Tonight I went to a federal all-candidates meeting in the West End sponsored by Xtra West. While the three main topics were human rights, support for the arts, and housing, the last half of the meeting was devoted to questions from the public who attended the meeting. Two long lines formed at both of the mics. Many different topics were lobbed at the candidates, ranging from the War in Afghanistan, terrorism, support for Insite, crime, decriminalization of prostitution, and the economy. Every speaker who asked a question was passionate about it, and a few were left disappointed when the meeting had to end because the time for the room rental was up.
It reminded me of a public meeting at City Council that I attended almost 20 years ago, when COPE Councillor Harry Rankin chided some of the NPA Councillors for either laughing at some of the speakers or talking to each other instead of listening to the public. "You may not think this is important", Rankin told them, "But it’s obviously important to some people!"
Listening – and seriously considering the point of view – of the public – is one of the most important responsibilities of an elected official. There is no meaningful accountability to the public unless that happens.
When COPE formed the majority on the Park Board from 2003-05, we brought in an open committee system. Prior to this, there were no committee meetings open to the public, only "workshops" behind closed doors. Yet these "workshops" – which were de facto committee meetings – were where the groundwork was laid for the reports and motions that were subsequently brought to the Park Board. At the board meetings, the public often had 10 days notice – at best – on a particular issue – and only 5 minutes at the board meeting to speak, and the Parks Commissioners made their decision the same evening.

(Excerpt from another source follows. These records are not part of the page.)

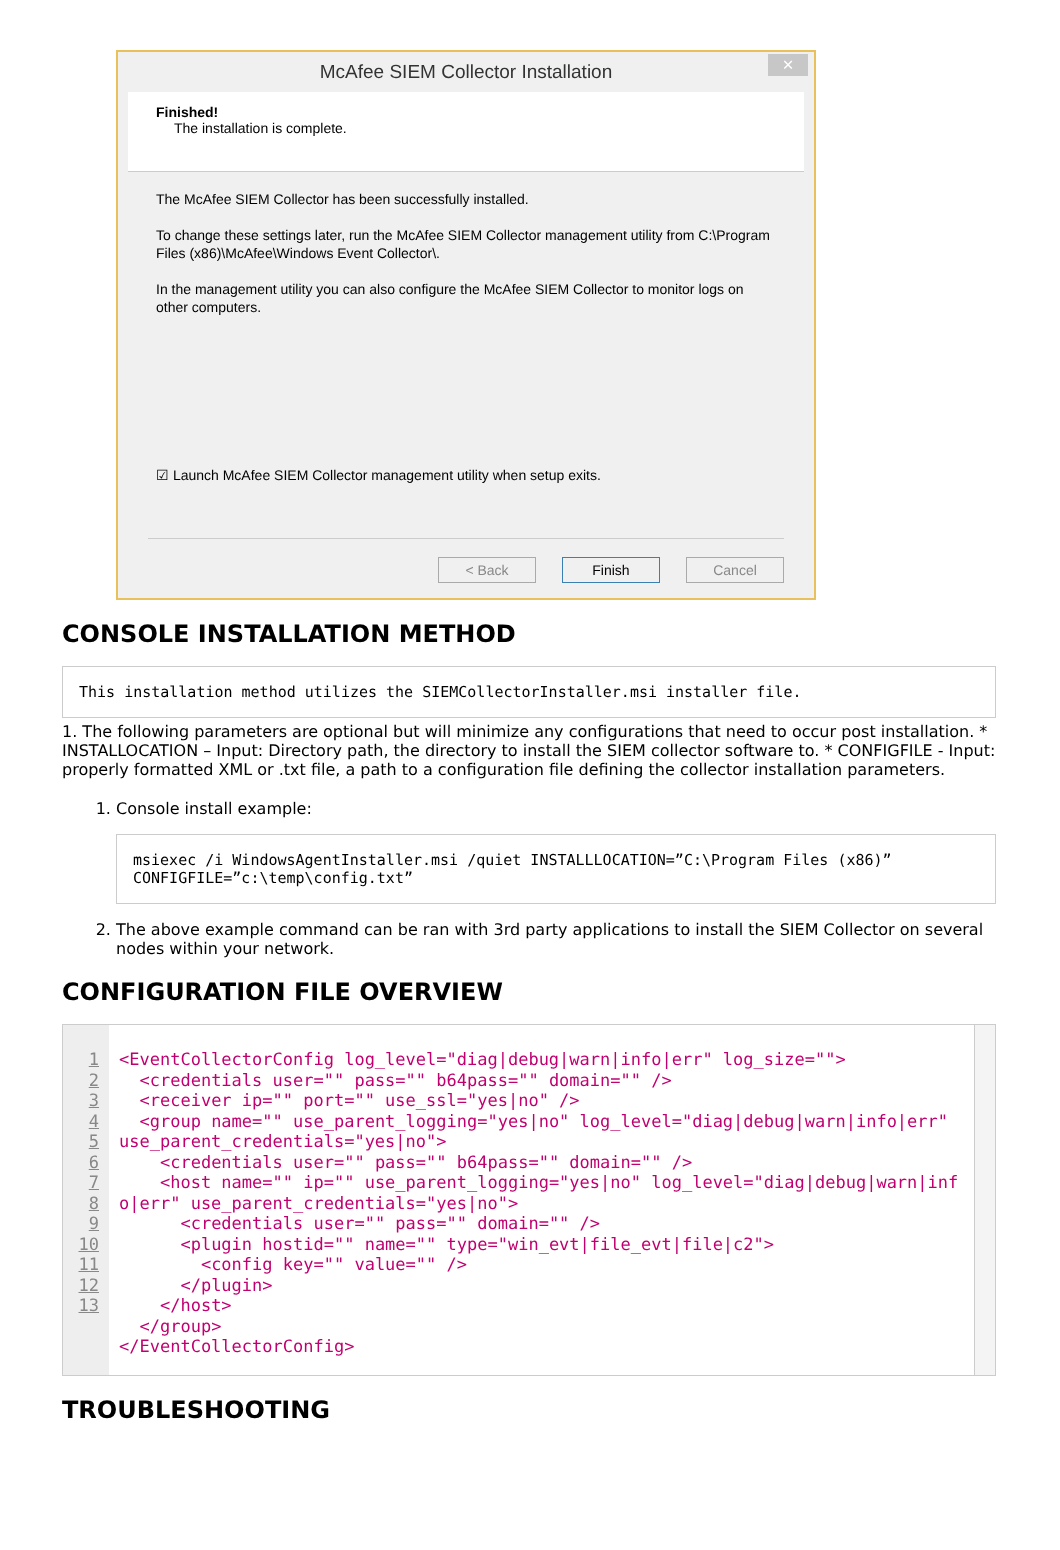McAfee SIEM Collector Installation ×
Finished!
The installation is complete.
The McAfee SIEM Collector has been successfully installed.
To change these settings later, run the McAfee SIEM Collector management utility from C:\Program Files (x86)\McAfee\Windows Event Collector\.
In the management utility you can also configure the McAfee SIEM Collector to monitor logs on other computers.
☑ Launch McAfee SIEM Collector management utility when setup exits.
< Back Finish Cancel
CONSOLE INSTALLATION METHOD
This installation method utilizes the SIEMCollectorInstaller.msi installer file.
1. The following parameters are optional but will minimize any configurations that need to occur post installation. * INSTALLOCATION – Input: Directory path, the directory to install the SIEM collector software to. * CONFIGFILE - Input: properly formatted XML or .txt file, a path to a configuration file defining the collector installation parameters.
1. Console install example:
msiexec /i WindowsAgentInstaller.msi /quiet INSTALLLOCATION=”C:\Program Files (x86)” CONFIGFILE=”c:\temp\config.txt”
2. The above example command can be ran with 3rd party applications to install the SIEM Collector on several nodes within your network.
CONFIGURATION FILE OVERVIEW
1
2
3
4
5
6
7
8
9
10
11
12
13
<EventCollectorConfig log_level="diag|debug|warn|info|err" log_size=""> <credentials user="" pass="" b64pass="" domain="" /> <receiver ip="" port="" use_ssl="yes|no" /> <group name="" use_parent_logging="yes|no" log_level="diag|debug|warn|info|err" use_parent_credentials="yes|no"> <credentials user="" pass="" b64pass="" domain="" /> <host name="" ip="" use_parent_logging="yes|no" log_level="diag|debug|warn|info|err" use_parent_credentials="yes|no"> <credentials user="" pass="" domain="" /> <plugin hostid="" name="" type="win_evt|file_evt|file|c2"> <config key="" value="" /> </plugin> </host> </group> </EventCollectorConfig>
TROUBLESHOOTING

When COPE brought in the open committee system, the public were welcome to attend any committee meeting where a topic of interest was discussed, and were welcome to join us at the table and participate in the discussion – usually without time limits, unless there were an unusual number of speakers – about the issue they were interested in.
COPE welcomes public participation in decision-making, and we seek to improve community outreach so that more people in Vancouver can be involved in decisions about our parks and recreation facilities.